Bisnis.com, JAKARTA – Persepsi sebagian masyarakat Indonesia masih cenderung mencampuradukkan Tionghoa Indonesia dengan Cina. Hal itu kembali muncul di permukaan seiring dengan meningkatnya kehadiran investasi dan tenaga kerja RRC di Tanah Air sejak satu dasawarsa terakhir.
Pernyataan tersebut disampaikan Johanes Herlijanto, Ketua dan Pendiri Forum Sinologi Indonesia (FSI), menanggapi isu mengenai tenaga kerja Cina yang merebak kembali beberapa minggu terakhir ini.
Menurut pemerhati Cina dan etnik Tionghoa dari Universitas Pelita Harapan itu, kembalinya kecenderungan mencampuradukkan persepsi Cina dan etnik Tionghoa tersebut dapat dianalisis dalam konteks ekspansi ekonomi RRC yang disertai upaya negeri itu menanamkan kuasa lunak (soft power)-nya di Indonesia.
“Namun demikian, kecenderungan diatas harus ditinggalkan, mengingat etnik Tionghoa sebenarnya telah sepenuhnya menjadi Indonesia setelah mengalami proses akulturasi selama berabad abad. Alih-alih berorientasi pada ‘tanah leluhur,’ mereka kini berpegang pada peribahasa luodi shenggen, yang artinya, kurang lebih, berakar pada tanah di mana mereka tinggal,” jelasnya.
Menurut Johanes, sebagaimana diungkapkan Profesor Suryadinata dalam buku berjudul The Rise of China and The Chinese Overseas: A Study of Beijing’s Changing Policy in Southeast Asia and Beyond.
Bila sebelumnya Cina menganggap semua Tionghoa perantauan sebagai warganya, maka sejak 1955 Beijing mendorong Tionghoa peranakan untuk berintegrasi dengan masyarakat di mana mereka tinggal.
Baca Juga
Sikap Cina di atas dipertegas kembali pada 1980, ketika Beijing menerbitkan sebuah undang undang kewarganegaraan, yang secara tegas melepaskan pengakuan Cina atas orang Tionghoa Perantauan yang telah memperoleh kewarganegaraan asing.

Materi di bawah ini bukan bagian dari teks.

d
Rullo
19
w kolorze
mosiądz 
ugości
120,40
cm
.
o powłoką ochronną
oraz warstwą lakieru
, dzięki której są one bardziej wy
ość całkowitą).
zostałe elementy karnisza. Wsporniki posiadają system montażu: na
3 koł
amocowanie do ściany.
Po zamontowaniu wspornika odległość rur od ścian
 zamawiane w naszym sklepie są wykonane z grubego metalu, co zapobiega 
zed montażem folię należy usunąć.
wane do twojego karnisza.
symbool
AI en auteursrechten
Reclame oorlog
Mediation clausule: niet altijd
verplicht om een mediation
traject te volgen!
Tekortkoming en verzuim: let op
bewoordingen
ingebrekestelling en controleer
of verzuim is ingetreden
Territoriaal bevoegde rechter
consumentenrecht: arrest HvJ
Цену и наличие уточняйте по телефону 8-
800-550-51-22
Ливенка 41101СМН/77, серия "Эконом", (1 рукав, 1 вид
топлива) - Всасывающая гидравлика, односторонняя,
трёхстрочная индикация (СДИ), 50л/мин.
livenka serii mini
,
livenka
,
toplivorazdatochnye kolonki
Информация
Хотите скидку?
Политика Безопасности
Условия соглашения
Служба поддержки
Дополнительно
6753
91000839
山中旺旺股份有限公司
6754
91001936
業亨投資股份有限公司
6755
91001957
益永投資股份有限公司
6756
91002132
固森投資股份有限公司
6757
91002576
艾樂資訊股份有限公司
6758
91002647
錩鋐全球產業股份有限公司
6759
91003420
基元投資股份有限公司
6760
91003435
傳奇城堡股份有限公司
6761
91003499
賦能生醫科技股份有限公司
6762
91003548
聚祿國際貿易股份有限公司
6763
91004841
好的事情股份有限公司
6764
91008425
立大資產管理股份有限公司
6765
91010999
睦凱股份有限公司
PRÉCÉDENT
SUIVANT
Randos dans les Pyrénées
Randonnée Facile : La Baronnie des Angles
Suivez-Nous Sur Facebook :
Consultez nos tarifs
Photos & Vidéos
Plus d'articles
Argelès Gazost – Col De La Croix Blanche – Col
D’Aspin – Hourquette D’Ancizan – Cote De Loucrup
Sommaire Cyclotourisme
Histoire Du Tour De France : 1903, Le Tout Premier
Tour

Dalam hal Tionghoa Indonesia, perjanjian dwikewarganegaraan di atas segera dilaksanakan beberapa tahun sejak penandatanganan perjanjian itu. “Namun berdasarkan catatan Profesor Leo Suryadinata, hingga awal 1970-an, baru dua perlima dari orang Tionghoa yang telah menjadi warga negara Indonesia,” tegas Johanes.
Jumlah etnik Tionghoa yang beralih menjadi Warga Negara Indonesia (WNI) meningkat pada dasawarsa 1980-an, seiring dengan dikeluarkannya Keputusan Presiden No.13/1980 yang memberi kemudahan bagi orang Tionghoa yang masih memegang kewarganegaraan asing untuk mengajukan diri menjadi warga negara Indonesia.

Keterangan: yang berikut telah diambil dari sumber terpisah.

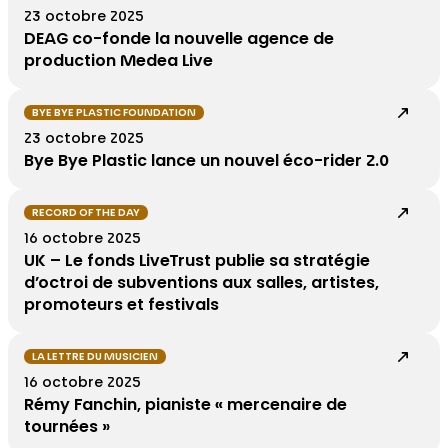
23 octobre 2025
DEAG co-fonde la nouvelle agence de
production Medea Live
BYE BYE PLASTIC FOUNDATION
23 octobre 2025
Bye Bye Plastic lance un nouvel éco-rider 2.0
RECORD OF THE DAY
16 octobre 2025
UK – Le fonds LiveTrust publie sa stratégie
d’octroi de subventions aux salles, artistes,
promoteurs et festivals
LA LETTRE DU MUSICIEN
16 octobre 2025
Rémy Fanchin, pianiste « mercenaire de
tournées »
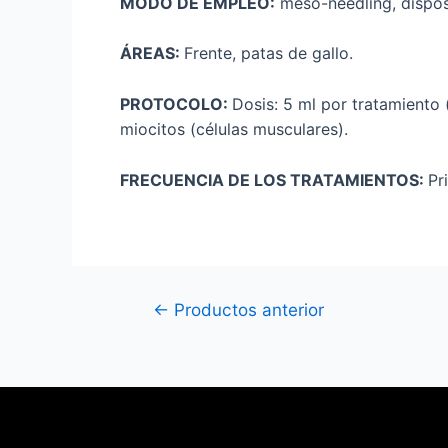
MODO DE EMPLEO:
meso-needling, disposi
ÁREAS:
Frente, patas de gallo.
PROTOCOLO:
Dosis: 5 ml por tratamiento 
miocitos (células musculares).
FRECUENCIA DE LOS TRATAMIENTOS:
Pr
←
Productos anterior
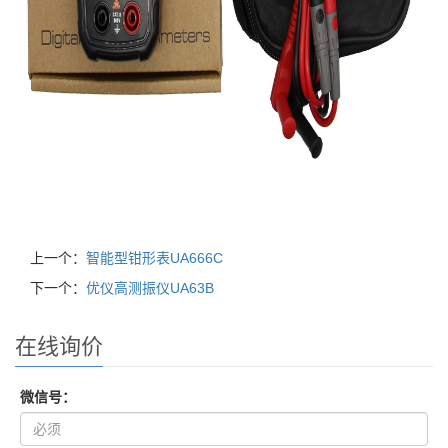
上一个：
智能型钳形表UA666C
下一个：
优仪高测振仪UA63B
在线询价
微信号：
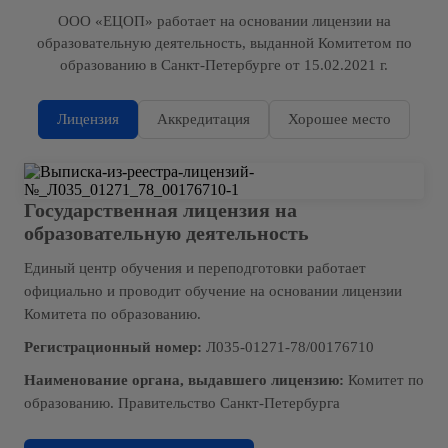
ООО «ЕЦОП» работает на основании лицензии на
образовательную деятельность, выданной Комитетом по
образованию в Санкт-Петербурге от 15.02.2021 г.
Лицензия
Аккредитация
Хорошее место
Государственная лицензия на
образовательную деятельность
Единый центр обучения и переподготовки работает
официально и проводит обучение на основании лицензии
Комитета по образованию.
Регистрационный номер:
Л035-01271-78/00176710
Наименование органа, выдавшего лицензию:
Комитет по
образованию. Правительство Санкт-Петербурга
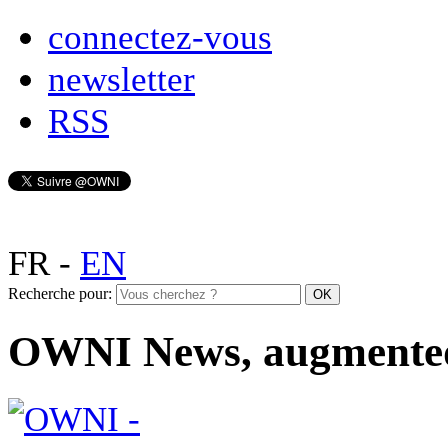
connectez-vous
newsletter
RSS
FR
-
EN
Recherche pour:
OWNI News, augmente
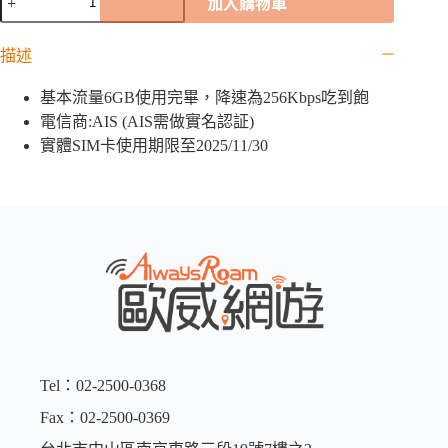
加入購物車
國
「AIS
描述
全
球
基本流量6GB使用完畢，降速為256Kbps吃到飽
卡」
｜
電信商:AIS (AIS需做實名認証)
6GB
實體SIM卡使用期限至2025/11/30
數
量
Tel：02-2500-0368
Fax：02-2500-0369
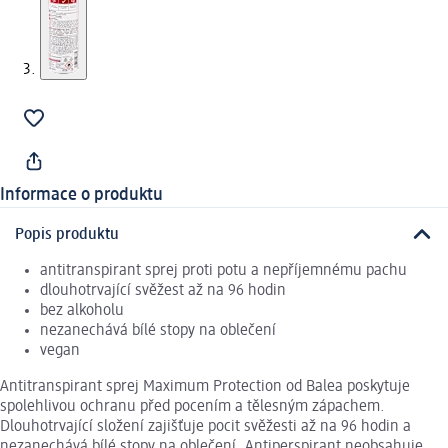
Informace o produktu
Popis produktu
antitranspirant sprej proti potu a nepříjemnému pachu
dlouhotrvající svěžest až na 96 hodin
bez alkoholu
nezanechává bílé stopy na oblečení
vegan
Antitranspirant sprej Maximum Protection od Balea poskytuje
spolehlivou ochranu před pocením a tělesným zápachem.
Dlouhotrvající složení zajišťuje pocit svěžesti až na 96 hodin a
nezanechává bílé stopy na oblečení. Antiperspirant neobsahuje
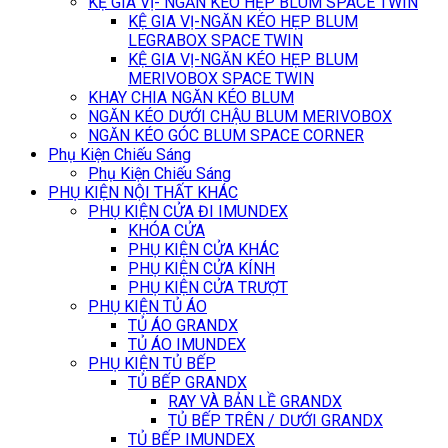
KỆ GIA VỊ- NGĂN KÉO HẸP BLUM SPACE TWIN
KỆ GIA VỊ-NGĂN KÉO HẸP BLUM
LEGRABOX SPACE TWIN
KỆ GIA VỊ-NGĂN KÉO HẸP BLUM
MERIVOBOX SPACE TWIN
KHAY CHIA NGĂN KÉO BLUM
NGĂN KÉO DƯỚI CHẬU BLUM MERIVOBOX
NGĂN KÉO GÓC BLUM SPACE CORNER
Phụ Kiện Chiếu Sáng
Phụ Kiện Chiếu Sáng
PHỤ KIỆN NỘI THẤT KHÁC
PHỤ KIỆN CỬA ĐI IMUNDEX
KHÓA CỬA
PHỤ KIỆN CỬA KHÁC
PHỤ KIỆN CỬA KÍNH
PHỤ KIỆN CỬA TRƯỢT
PHỤ KIỆN TỦ ÁO
TỦ ÁO GRANDX
TỦ ÁO IMUNDEX
PHỤ KIỆN TỦ BẾP
TỦ BẾP GRANDX
RAY VÀ BẢN LỀ GRANDX
TỦ BẾP TRÊN / DƯỚI GRANDX
TỦ BẾP IMUNDEX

Sebagai hasil dari percepatan proses naturalisasi di atas, maka seluruh orang Tionghoa Indonesia dewasa ini adalah sepenuhnya Indonesia, baik secara kewarganegaraan maupun identitas budaya.
Menurut Johanes, generasi yang didominasi oleh orang Tionghoa yang lahir atau tumbuh dewasa di zaman pemerintahan Orde Baru itu tidak memiliki memori mengenai Cina sebagai ‘tanah leluhur.’
Bagi mereka Indonesia adalah tanah air mereka. Oleh karenanya, Johanes berpendapat bahwa kecenderungan mencampuradukkan antara Tionghoa dan Cina, seyogyanya sudah dianggap usang dan harus ditinggalkan.
Namun demikian, dalam pandangannya, kembalinya minat Cina pada urusan terkait Tionghoa di luar Cina dalam satu dasawarsa terakhir ini berpotensi melanggengkan kembali kecenderungan usang di atas.
“Menurut Profesor Suryadinata, minat ini muncul kembali karena kepemimpinan Cina masa kini menganggap Tionghoa di luar Cina sebagai aset bagi negara mereka,” papar Johanes.
Sebagai contoh, dalam pidatonya pada 2014, Presiden Xi Jinping menyebut seluruh etnik Tionghoa sebagai “putra dan putri bangsa Cina” (Zhonghua Ernu), atau 'saudara sebangsa dari seberang lautan' (haiwai qiaobao), dan 'anggota dari keluarga besar bangsa Tionghoa' (zhonghua dajiaoting).
Sementara itu, khusus terhadap Tionghoa Indonesia, pemerintah Cina, melalui perwakilannya di Indonesia, seringkali menghimbau agar Tionghoa berperan sebagai jembatan bagi hubungan Indonesia dan China.
Johanes menilai, upaya untuk mendekati masyarakat Indonesia, termasuk komunitas Tionghoa maupun masyarakat Indonesia lainnya perlu dilihat bukan hanya dalam konteks meningkatnya investasi, tetapi juga diplomasi budaya dan strategi RRC menanamkan kuasa lunaknya.
Karenanya, penting bagi seluruh komponen bangsa Indonesia, termasuk etnik Tionghoa, untuk mengambil sikap yang paling tepat dalam konteks di atas.